═══ Data

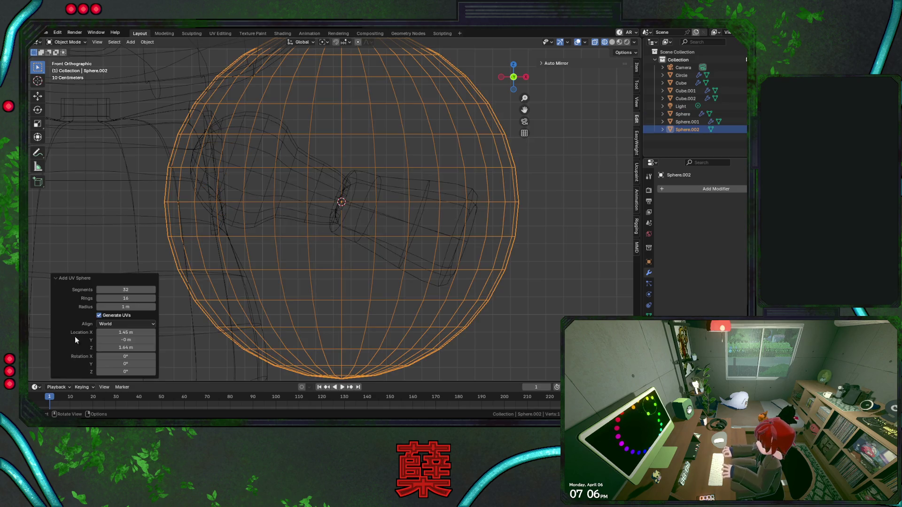
pyautogui.click(143, 290)
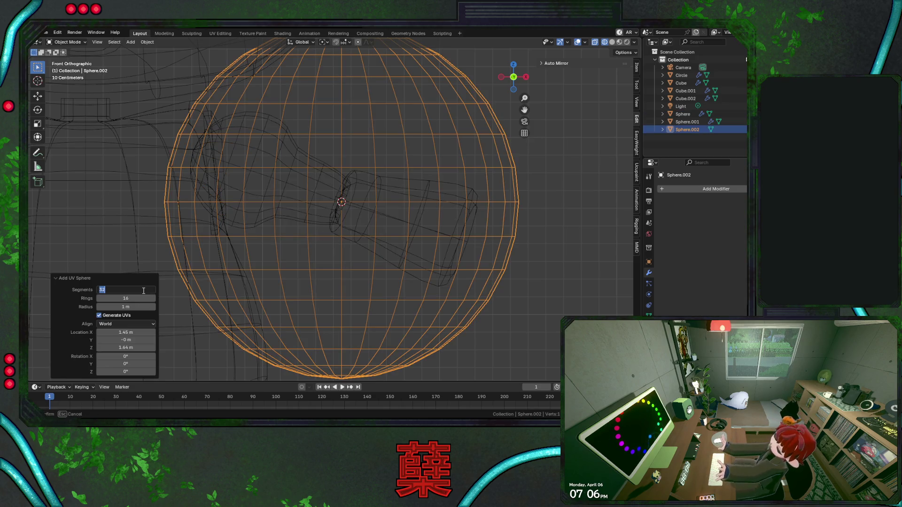
pyautogui.write('16')
pyautogui.press('Tab')
pyautogui.write('8')
pyautogui.press('Return')
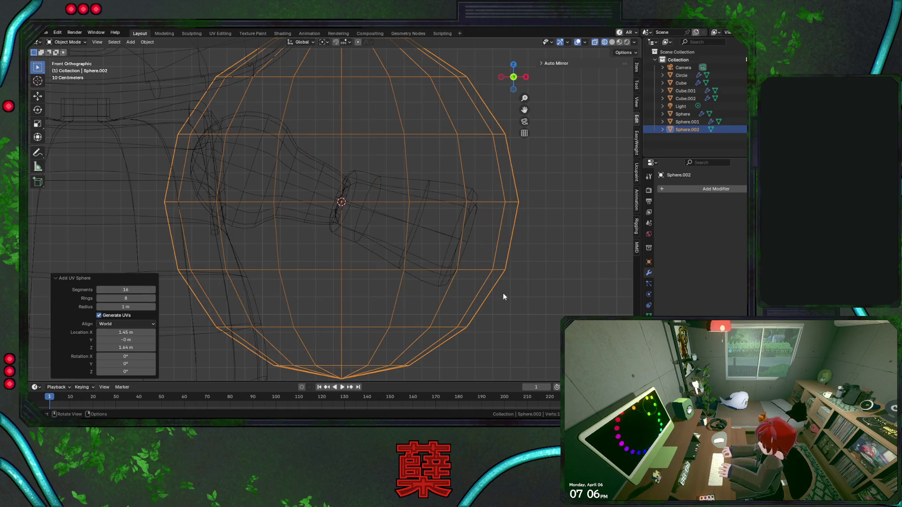
# Shrink the new sphere to elbow size and rotate it 90°
pyautogui.press('Tab')
pyautogui.press('s')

══════

* _Exercise_
Would you restate the records above word for word and exclude the pictures?

* _Expected output_
pyautogui.click(143, 290)
pyautogui.write('16')
pyautogui.press('Tab')
pyautogui.write('8')
pyautogui.press('Return')
# Shrink the new sphere to elbow size and rotate it 90°
pyautogui.press('Tab')
pyautogui.press('s')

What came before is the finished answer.